November 12, 2002|By Jamie Stiehm, Jennifer M. Sims and Mary Gail Hare | Jamie Stiehm, Jennifer M. Sims and Mary Gail Hare,SUN STAFF
Veterans Day 2002 was a day of remembrance and dedication - the day set aside each year to remind all Americans that, in the words of one retired soldier yesterday, "freedom is not free."
Many who died were solemnly remembered - such as Finksburg's Joseph A. Farinholt.
Others, such as Robert I. Brooks of Govans, shared their stories with family.
And at one of yesterday's many ceremonies, ground was broken for a new wall to honor the Marylanders among the 1 million Americans killed in war - a replacement for the one razed at Memorial Stadium that had been dedicated to those who died in the two world wars.
Amid marching band music and a presentation of the colors yesterday, about 200 veterans and others attended the ceremony for the memorial-in-the-making at Camden Yards that is to replace the Memorial Stadium wall.
The new memorial near the south side of the Eutaw Street warehouse wall near Oriole Park will highlight the best-known line in the old stadium's original stainless steel lettering, which was saved from the facade on East 33rd Street: "Time Will Not Dim the Glory of Their Deeds."
In a brief address, retired Col. Erwin A. Burtnick, commissioner of the Maryland Veterans Commission, called the new memorial a timely reminder that "Freedom is not free."
Michael E. Bolinger of CSD, principal architect on the project, said the 11-foot-tall, gently curving walls will be made mostly of black granite with a touch of rose. The letters will be lighted at night, and a bench at the memorial will allow visitors to sit and reflect, he said.
An urn housed in the old stadium containing soil from all American military cemeteries overseas will be prominently displayed under glass as another symbolic link to the new memorial, along with a plaque explaining Memorial Stadium's place in city history.
The site was chosen because hundreds of thousands of people pass by every year - not only sports fans from Baltimore and beyond, but also light rail passengers, tourists and Baltimore Marathon runners.
Maurine Hill, a retired Army nurse who served in Vietnam, had one word when asked how she liked the memorial. "Great!" she said.
Robert I. Brooks, 72, of Govans spent three years gambling for rations and bartering with Chinese guards as a prisoner during the Korean War.
"You come into survival of the fittest," Brooks said. He was in a prison in North Korea run by the Chinese. "You robbed the dead for survival."
Brooks was 15 when he enlisted - with the consent of his grandmother. He was 18 when he arrived in Korea.
Brooks, a private first class, formed a group in prison - the Golden Cross - with about 15 prisoners. They depended on one another for survival.
"You've got to have somebody to protect your back," Brooks said. He has a tattoo of the group's symbol - a cross - on the base of his left thumb.

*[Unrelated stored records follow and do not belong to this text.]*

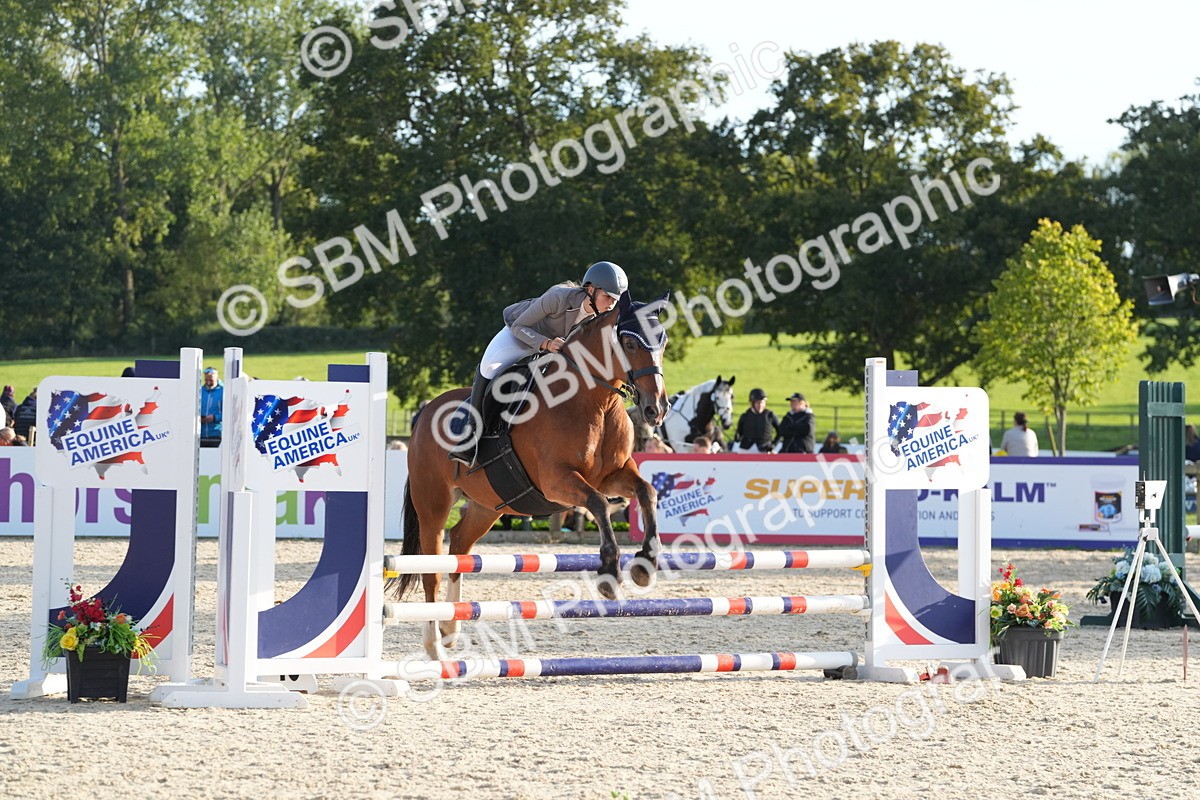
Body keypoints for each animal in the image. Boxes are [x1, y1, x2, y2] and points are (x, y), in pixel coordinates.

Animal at [395, 291, 671, 658]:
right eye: (628, 342)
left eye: (663, 341)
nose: (657, 409)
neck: (594, 401)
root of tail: (424, 415)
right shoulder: (557, 481)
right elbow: (598, 504)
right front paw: (610, 573)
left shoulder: (613, 475)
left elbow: (647, 492)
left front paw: (644, 565)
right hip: (433, 504)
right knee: (432, 570)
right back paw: (435, 647)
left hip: (487, 505)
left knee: (460, 544)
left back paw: (451, 628)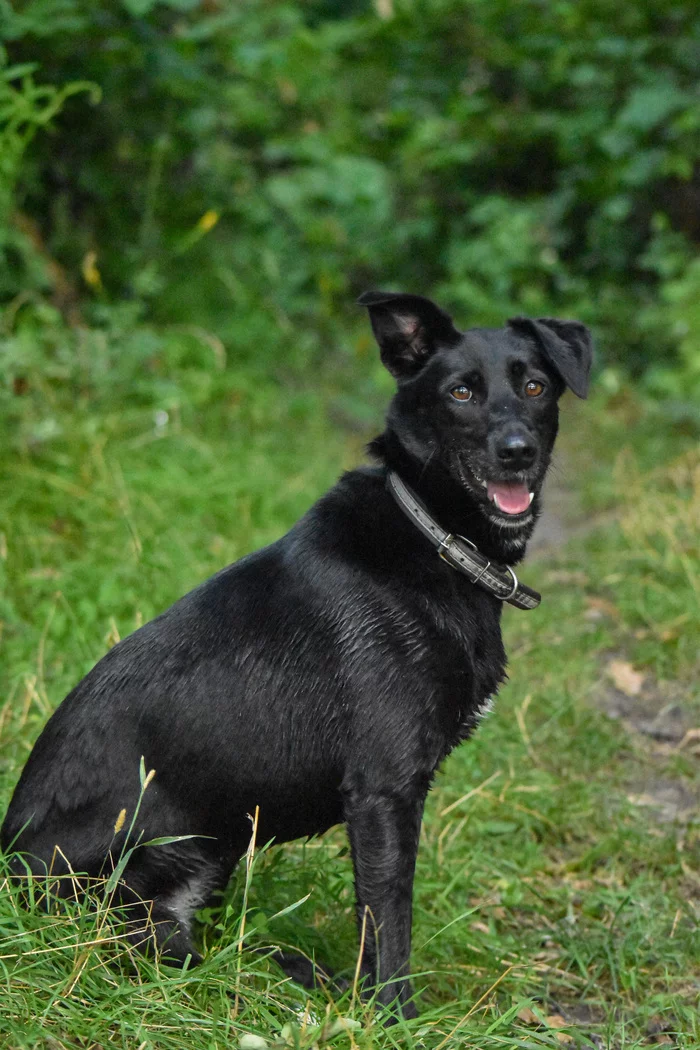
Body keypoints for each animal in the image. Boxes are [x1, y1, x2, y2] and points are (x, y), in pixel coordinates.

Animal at [1, 294, 591, 1016]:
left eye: (535, 387)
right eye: (461, 393)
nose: (517, 453)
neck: (434, 534)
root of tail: (8, 868)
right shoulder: (383, 789)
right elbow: (388, 919)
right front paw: (393, 1017)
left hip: (216, 846)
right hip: (153, 840)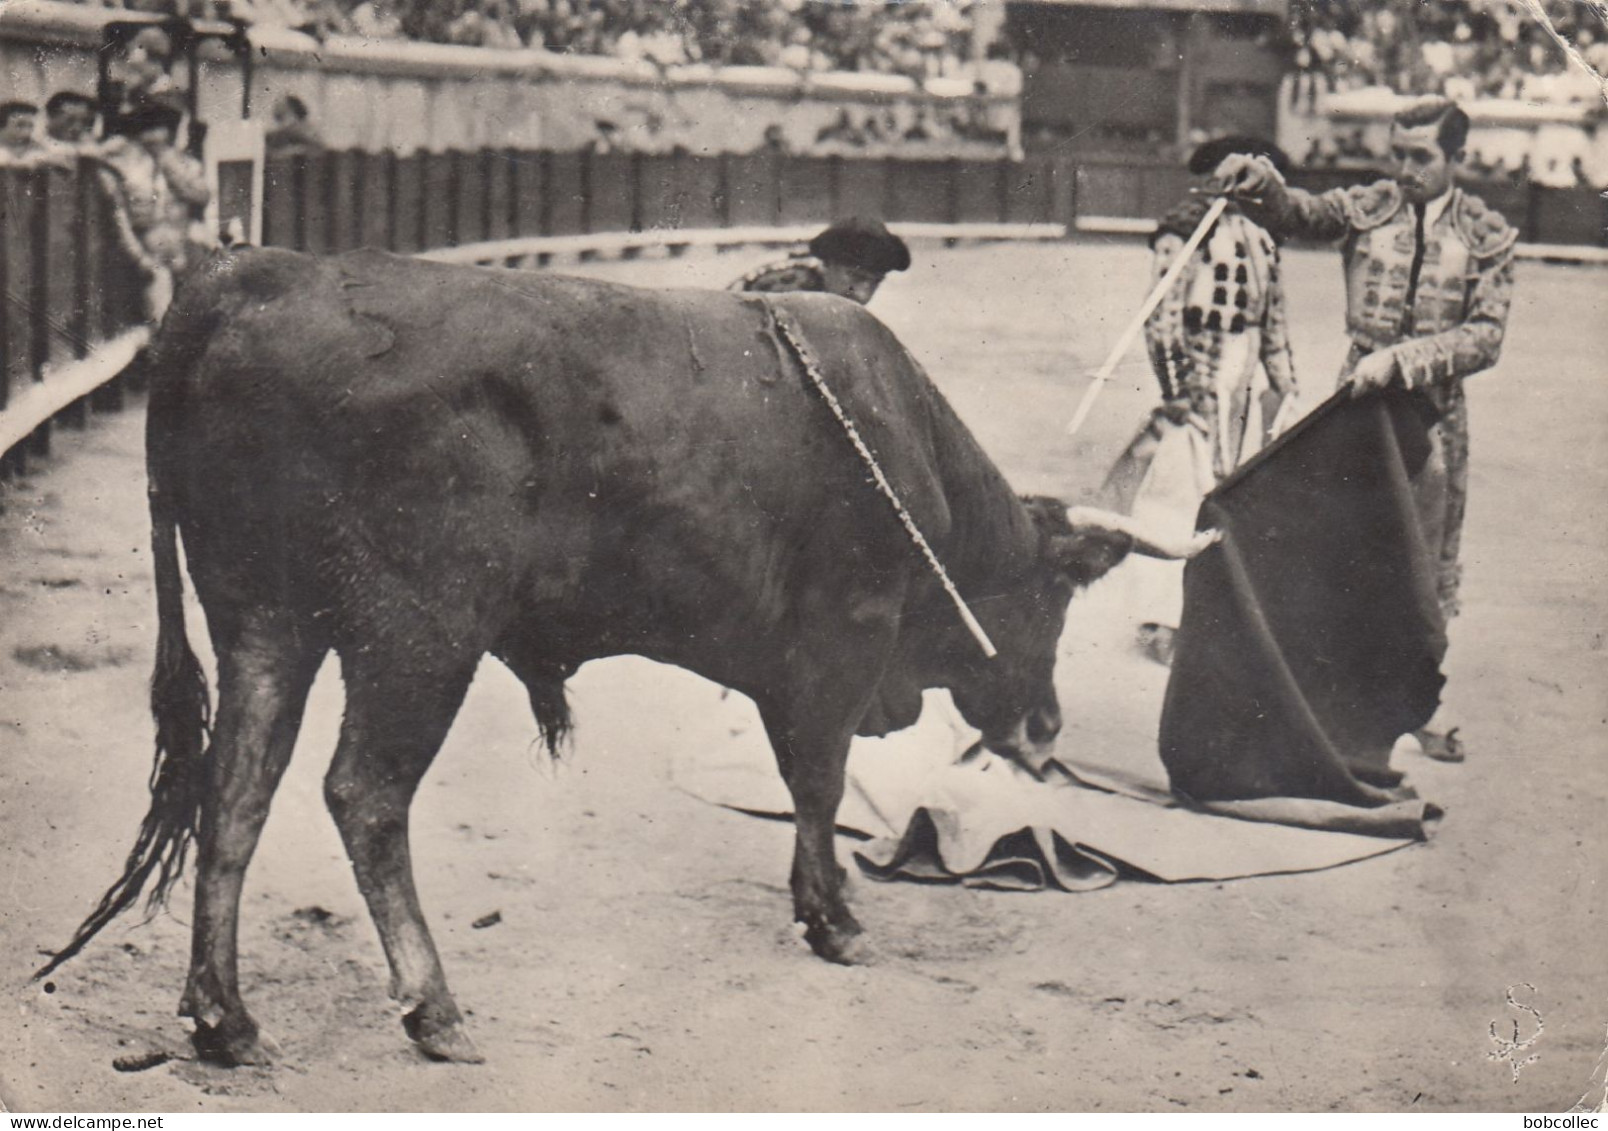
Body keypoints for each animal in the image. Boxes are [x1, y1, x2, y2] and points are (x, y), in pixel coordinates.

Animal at [37, 249, 1209, 1068]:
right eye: (1054, 595)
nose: (1044, 728)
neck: (910, 452)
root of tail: (250, 278)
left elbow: (806, 781)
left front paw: (819, 906)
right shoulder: (838, 644)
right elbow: (819, 782)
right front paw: (836, 919)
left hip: (265, 617)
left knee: (236, 790)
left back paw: (225, 1018)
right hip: (420, 633)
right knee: (362, 793)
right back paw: (434, 1007)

He laughed as he recalled a fellow prisoner who sneaked out of the prison camp only to sneak back in with a bottle of sake for the prisoners' Christmas party.
A minute later, Brooks stopped in the middle of a story with his shaking hand held about three feet in the air. He couldn't speak for a moment as he fought back tears.
He told of the time he was marching through a South Korean town after his capture and saw bodies stacked as high as he was holding his hand, one on top of the other, in a fenced area.
The days in prison passed into years, and his fellow prisoners became like family.
"The whole time we were in there dreaming about what we were going to when we got back," said Brooks, a retired General Motors employee.
Freedom finally came when he was 21. His family in Reidsville, N.C., thought he was dead.
Yesterday, he shared his story with two of his six children, Lawrence Brooks, 44, and Sandra Okwaye, 46, as they flipped through an album of pictures from his days in the military.
Joseph A. Farinholt rarely missed an opportunity to honor veterans. They returned the favor yesterday at the Veterans Day service in Westminster with a 21-gun salute and words of praise for the World War II hero who died in June at age 79.
At Longwell Armory, Maj. Drew Sullins, who has researched Farinholt's combat history in an effort to win him the Medal of Honor, recounted Farinholt's exploits.
"Joe falls in line with the nation's heroes, but he would not like me to say that. If he were here today, he would whack me with his cane," Sullins said. "His was an amazing piece of soldiering."
Seated in the front row with her granddaughter's arm clasped around her shoulders, Agnes "Reds" Farinholt listened to the familiar accounts of her husband's valor. She wore the white uniform of the 29th Division Association Auxiliary and a cap filled with replicas of her husband's medals.